------ Verilen Metin ------
İrlanda’da yayımlanan The Irish Times Gazetesi’ne konuşan HDP Eş Genel Başkanı Selahattin Demirtaş, “son çatışmalar nedeniyle 500 bin Kürt’ün evlerini terk ettiğini, binlerce kişinin kalacak bir evi, sığınacak bir yeri olmadığını söylemiş.
10 yerleşim bölgesi tamamen tahrip edildi ve bu insanların acil insani yardıma ihtiyaçları var” diyerek durumu olduğundan farklı göstermeye çalışmış.
Peki, bahsettiği 500 bin Kürt, evlerini neden terk etmek zorunda kaldılar acaba?
Anlatsana Selahattin Efendi…
Desene; biz doğduğumuz, büyüdüğümüz, ekmeğini yediğimiz Türkiye’yi kendi çıkarlarımız ve emperyalist güçlerin çıkarları için onlarla birlik olarak parçalamaya çalışıyoruz.
------ Çıkarılan Kayıtlar ------
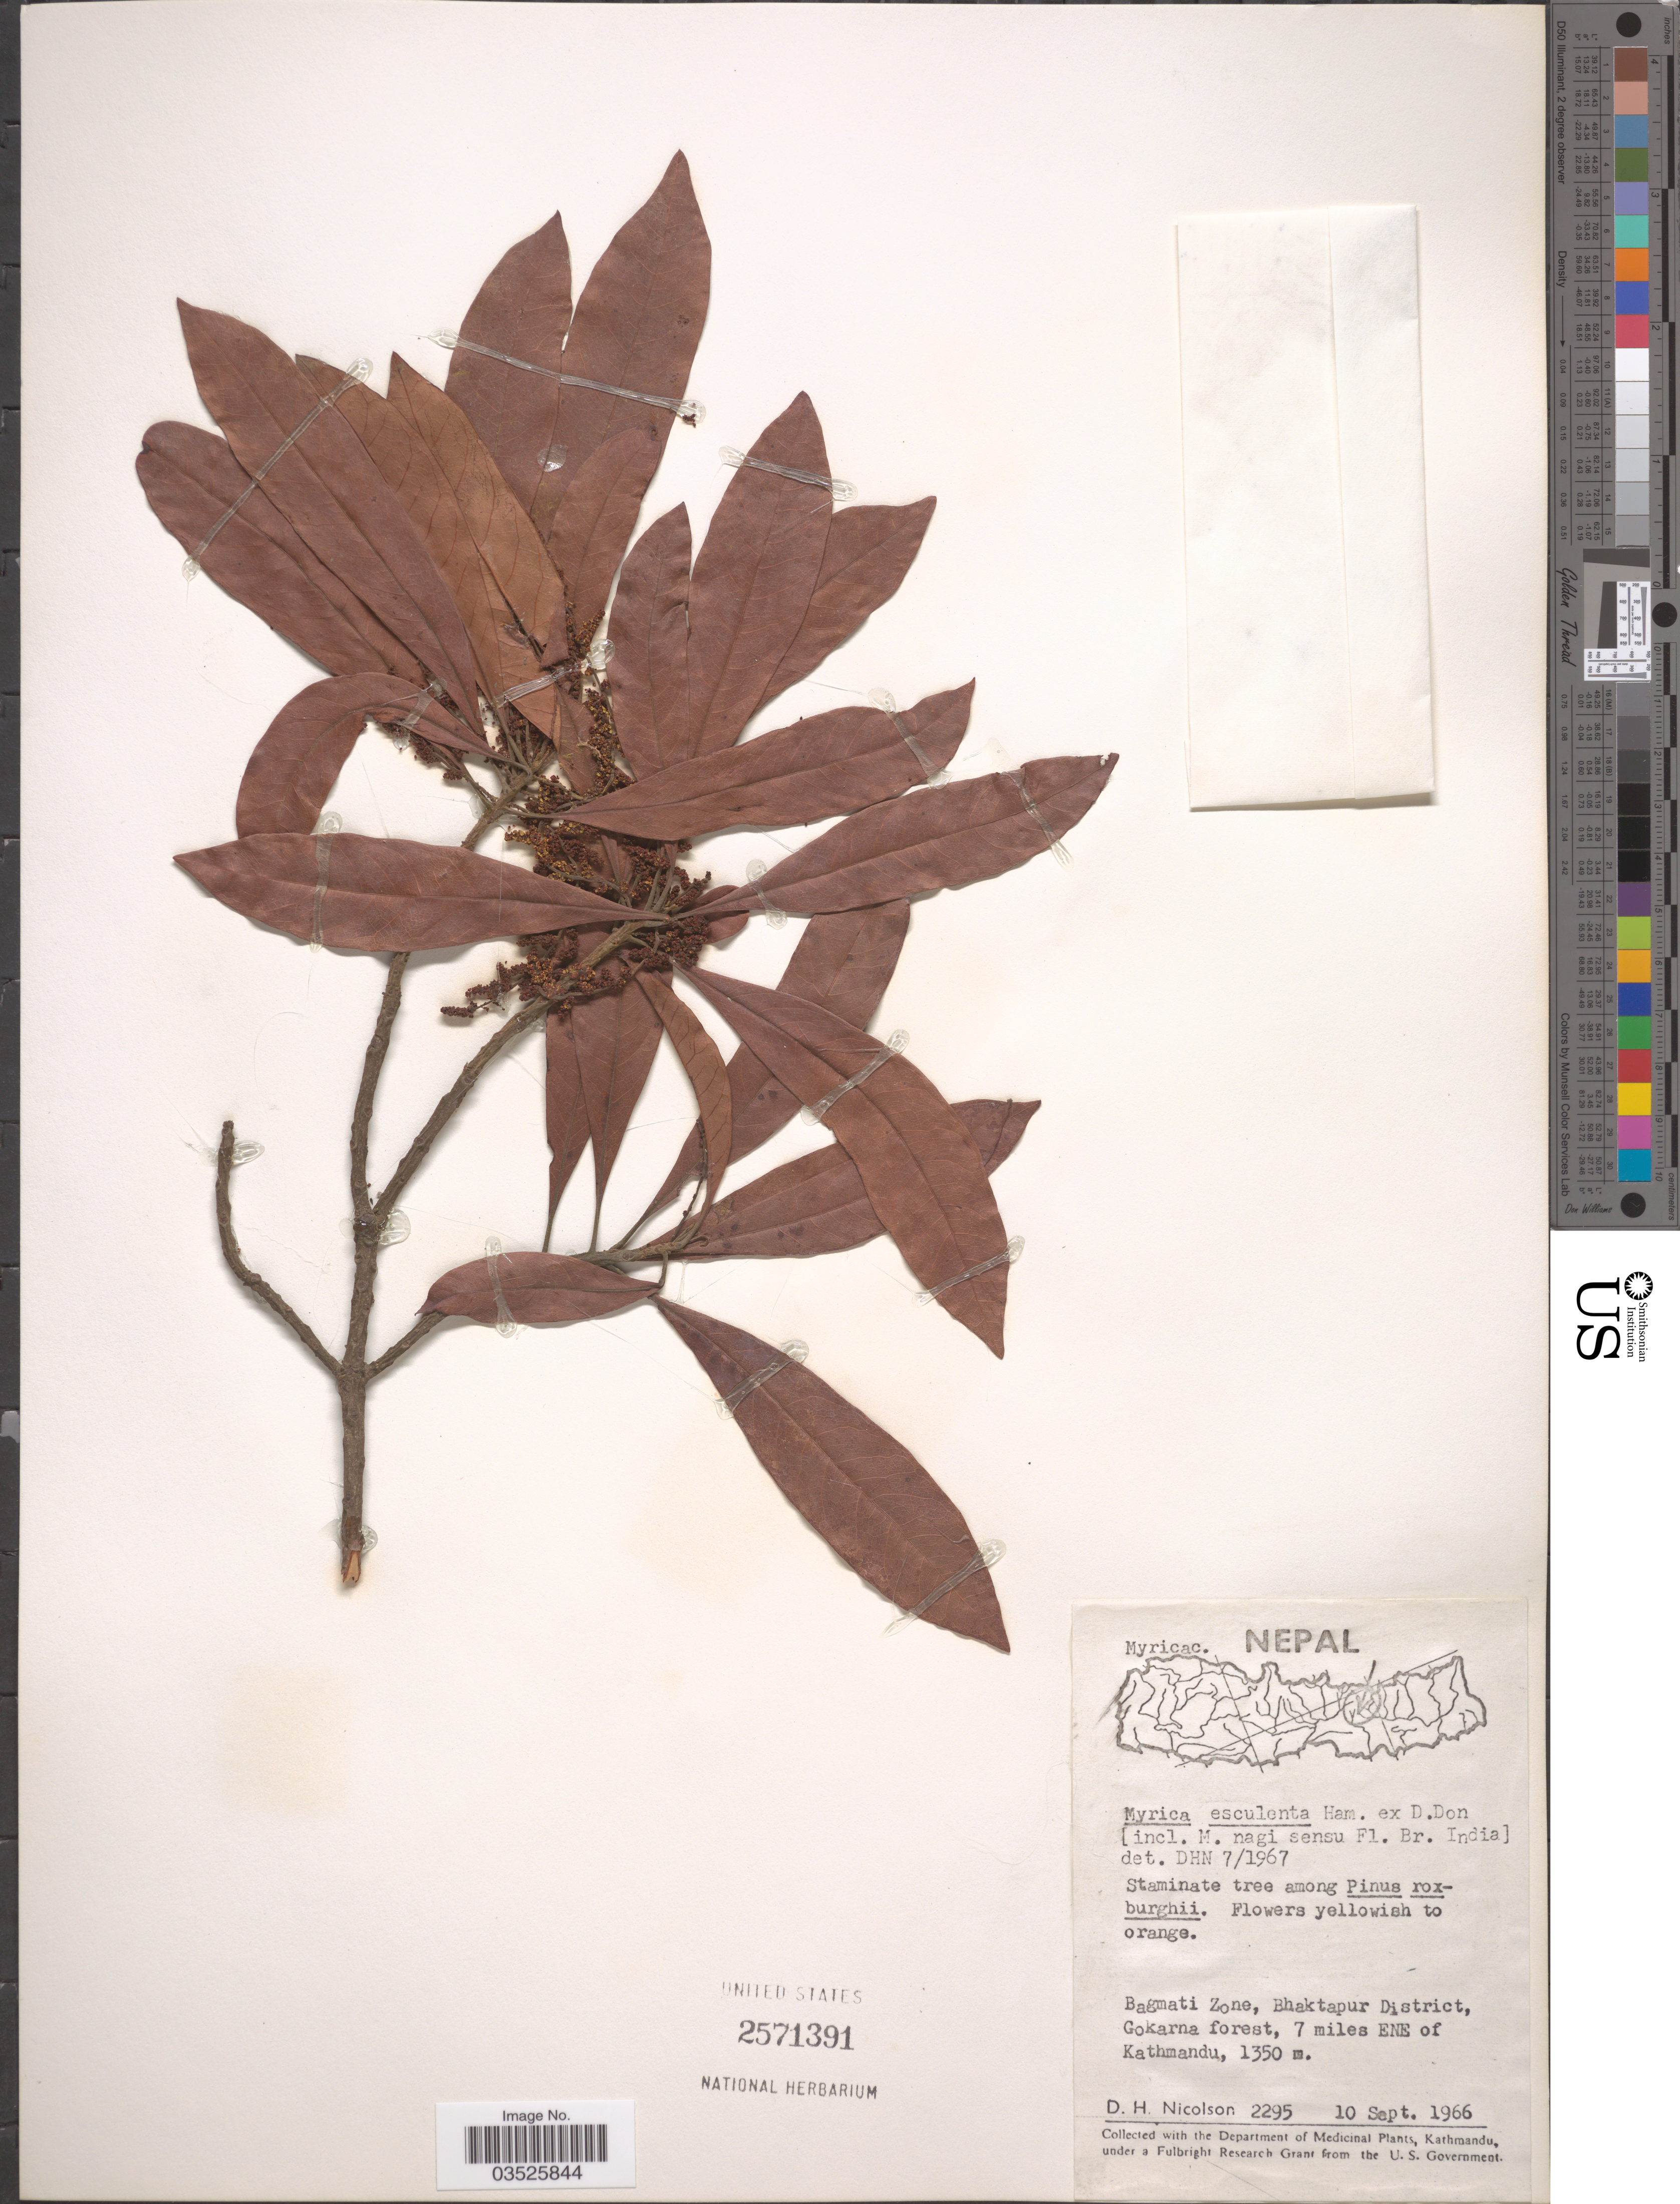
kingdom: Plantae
------
------ Çıkarılan Kayıtlar ------
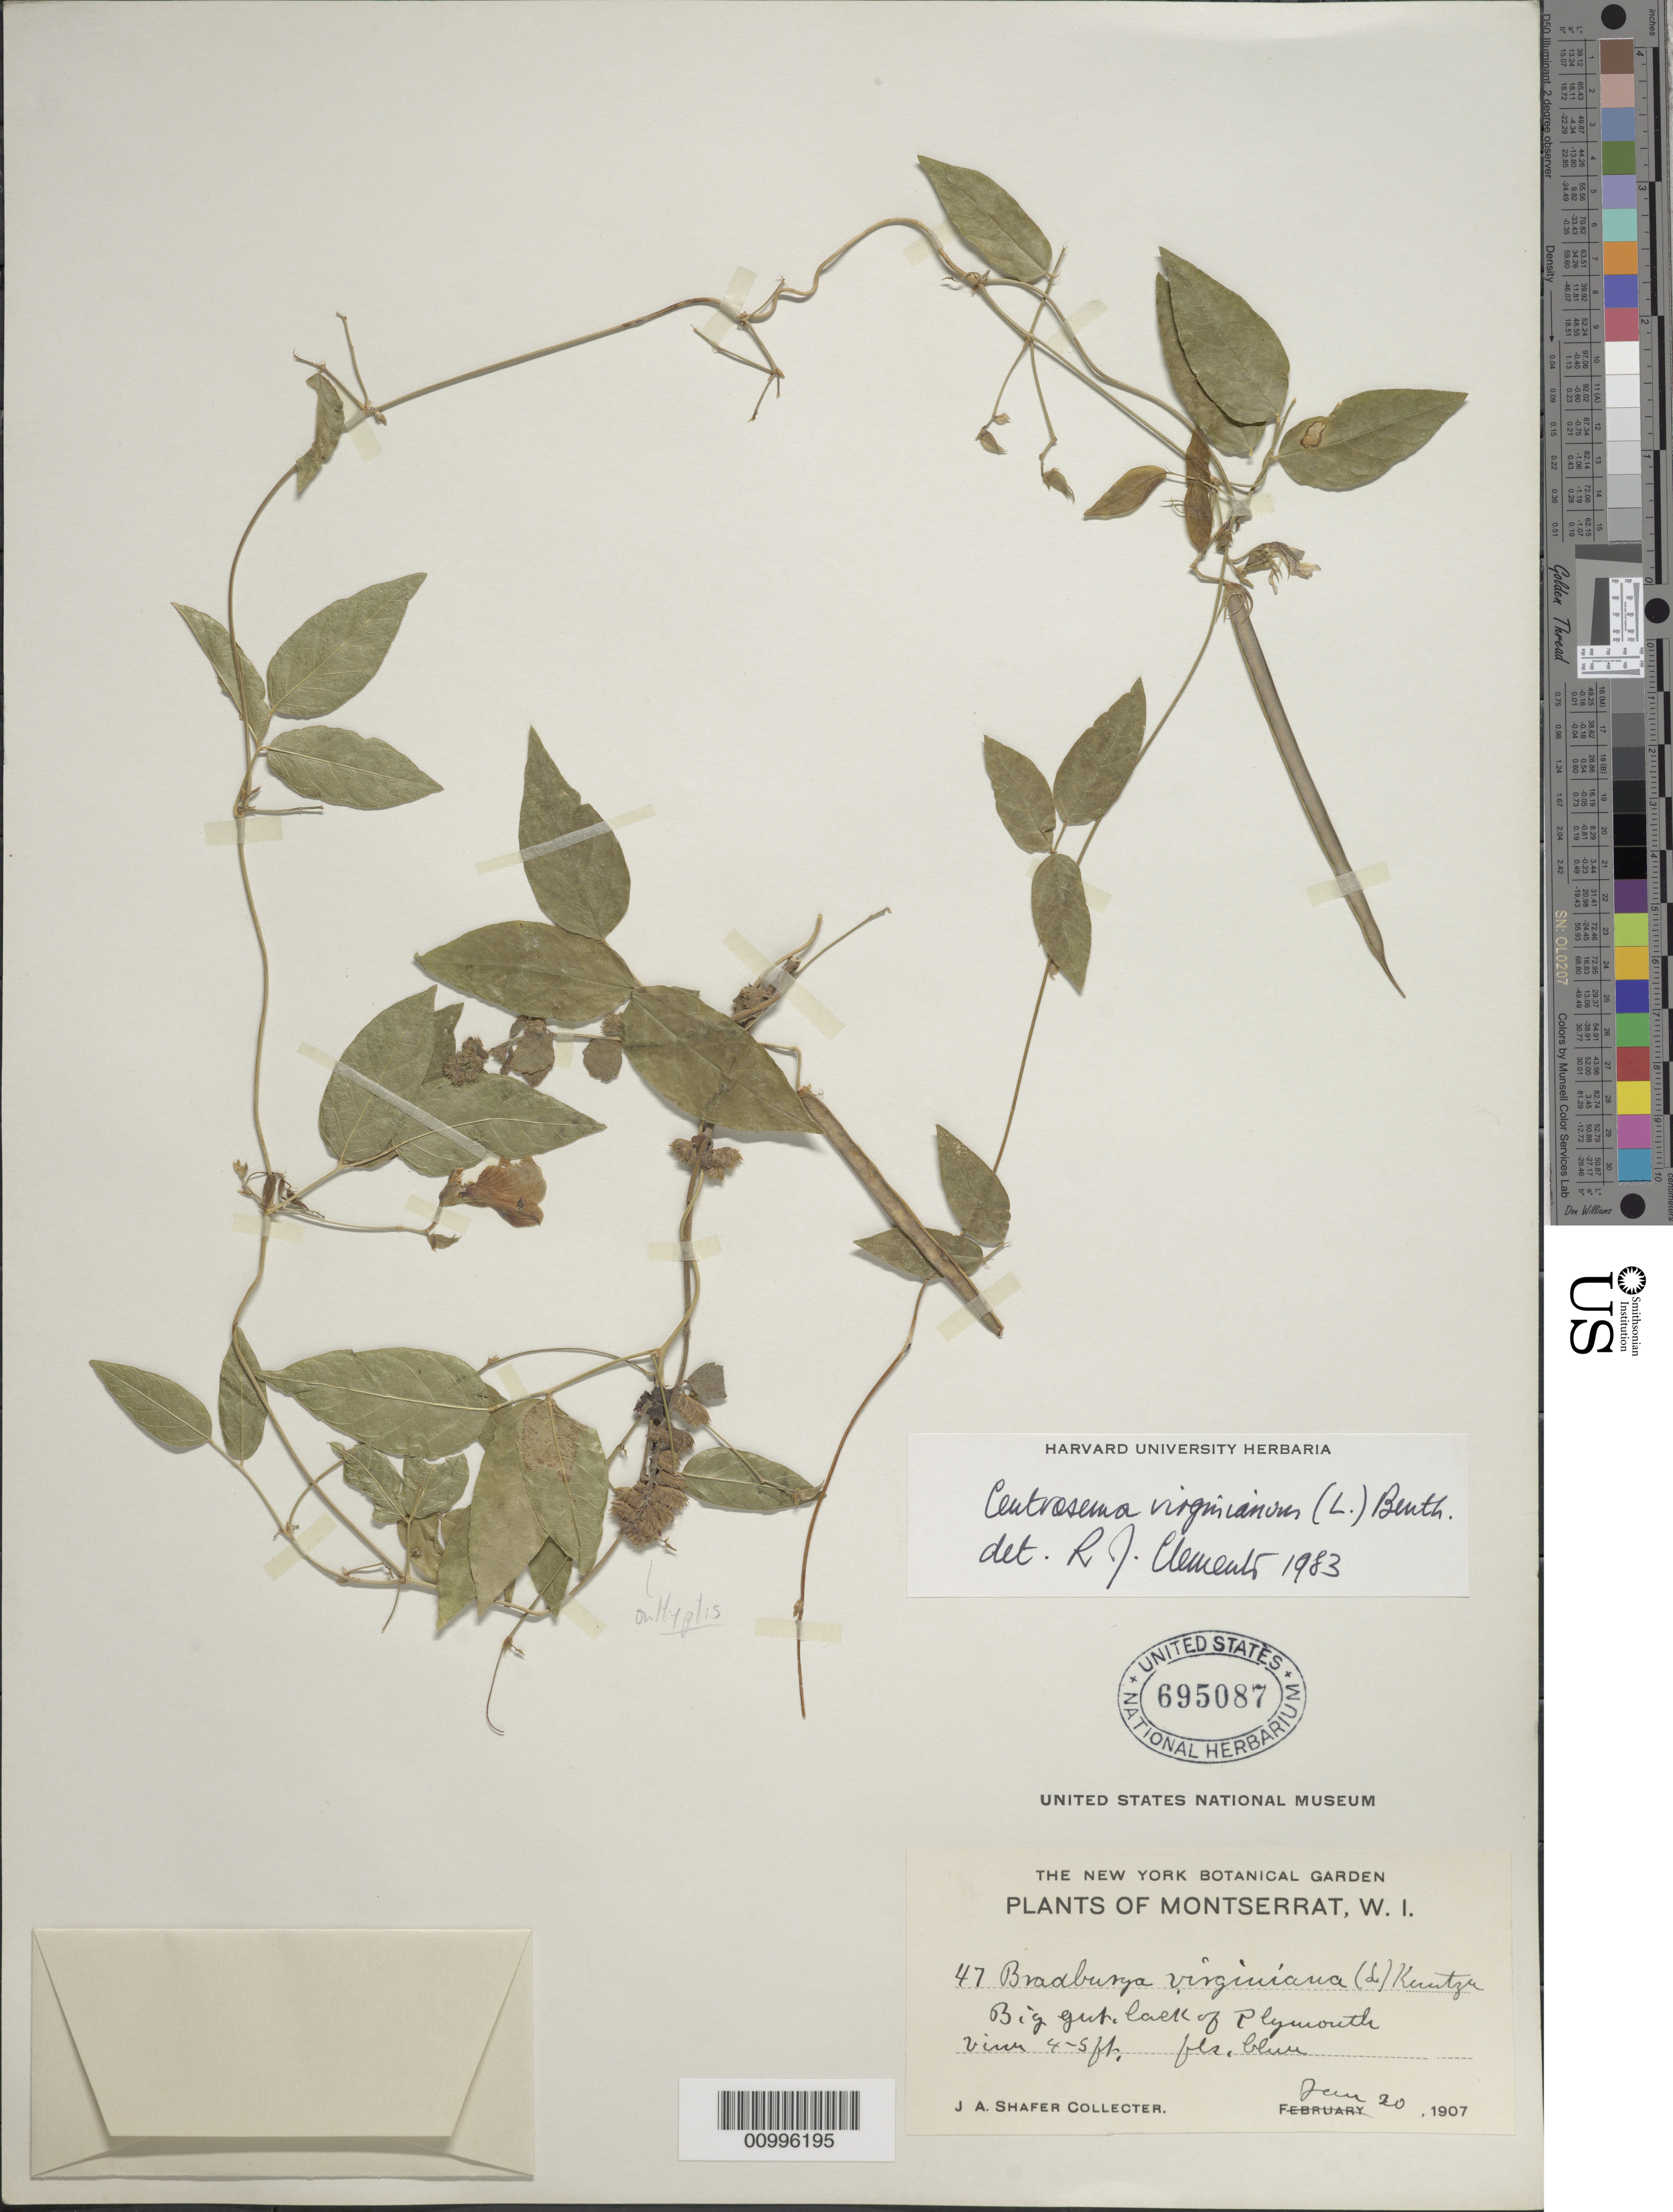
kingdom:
------
Demirtaş'la ilgili metnin “Peki, bahsettiği 500” ile başlayıp “olarak parçalamaya çalışıyoruz.” ile biten kısmını, “büyüdüğümüz” yerine “yaşadığımız” koyarak yeniden yazın.

Peki, bahsettiği 500 bin Kürt, evlerini neden terk etmek zorunda kaldılar acaba?
Anlatsana Selahattin Efendi…
Desene; biz doğduğumuz, yaşadığımız, ekmeğini yediğimiz Türkiye’yi kendi çıkarlarımız ve emperyalist güçlerin çıkarları için onlarla birlik olarak parçalamaya çalışıyoruz.